The UN Sustainable Development Solutions Network (SDSN) hosted an expert group meeting to discuss views on the Third International Conference on Financing for Development (FfD), which will take place in Addis Ababa, Ethiopia, in July 2015.
Subjects of discussion included: the role of public-private partnerships; climate financing; Official Development Assistance (ODA); private investment; and regulatory reform.
22 September 2014: The Sustainable Development Solutions Network (SDSN) hosted an expert group meeting to discuss views on the Third International Conference on Financing for Development (FfD), which will take place in Addis Ababa, Ethiopia, in July 2015. Subjects of discussion included: the role of public-private partnerships; climate financing; official development assistance (ODA); private investment; and regulatory reform.
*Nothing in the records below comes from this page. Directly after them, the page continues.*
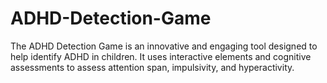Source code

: # ADHD-Detection-Game
The ADHD Detection Game is an innovative and engaging tool designed to help identify ADHD in children. It uses interactive elements and cognitive assessments to assess attention span, impulsivity, and hyperactivity.
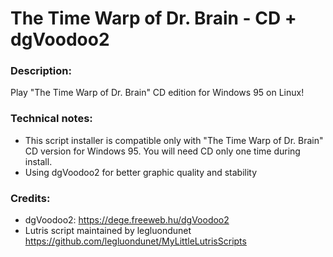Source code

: # The Time Warp of Dr. Brain - CD + dgVoodoo2
### Description:
Play "The Time Warp of Dr. Brain" CD edition for Windows 95 on Linux!
### Technical notes:
- This script installer is compatible only with "The Time Warp of Dr. Brain" CD version for Windows 95. You will need CD only one time during install.
- Using dgVoodoo2 for better graphic quality and stability
### Credits:
- dgVoodoo2: https://dege.freeweb.hu/dgVoodoo2
- Lutris script maintained by legluondunet https://github.com/legluondunet/MyLittleLutrisScripts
The SDSN Meeting on Financing for Development took place on 22 September 2014, at Columbia University in New York, US.
Jeffrey Sachs, Director, SDSN, explained that the negotiations for the Third FfD conference will be complicated, as they are intended to underpin a broader post-2015 development agenda. He encouraged participants to discuss what these negotiations should include, and said their inputs will be formulated into a paper of recommendations for governments.
Mansur Muhtar, World Bank, and Co-Chair of the Intergovernmental Committee of Experts on Sustainable Development Financing (ICESDF), presented the Committee’s report, which focuses on incentives to scale up development resources and diverse financial flows. He said the Committee agreed there is no simple policy solution, but a menu of options and a holistic vision of finance are needed.
On public-private partnerships, participants discussed the need for including producers in the organizational structure of such partnerships, and the need for government to provide risk capital for early innovators. On climate financing, it was stressed that the current ODA system is not suited to provide global public goods, and a more multi-stakeholder platform that goes beyond national boundaries and generations is needed. Participants also discussed the high degree of fragmentation from small funds and initiatives supporting climate finance, with experts calling for predictable and stable financing partners.
On development finance, multiple participants called for scaling up existing initiatives, rather than a creating new programs. Domestic resource mobilization was highlighted as a key financial need of the post-2015 development agenda, along with the need for public funds to be provided where it is difficult to mobilize private sector funds. On regulatory reform, experts stressed that international financial governance and the fairness of financial flows must be greatly improved. Participants called for a more effective use of resources, particularly in eliminating wasteful subsidies and corruption.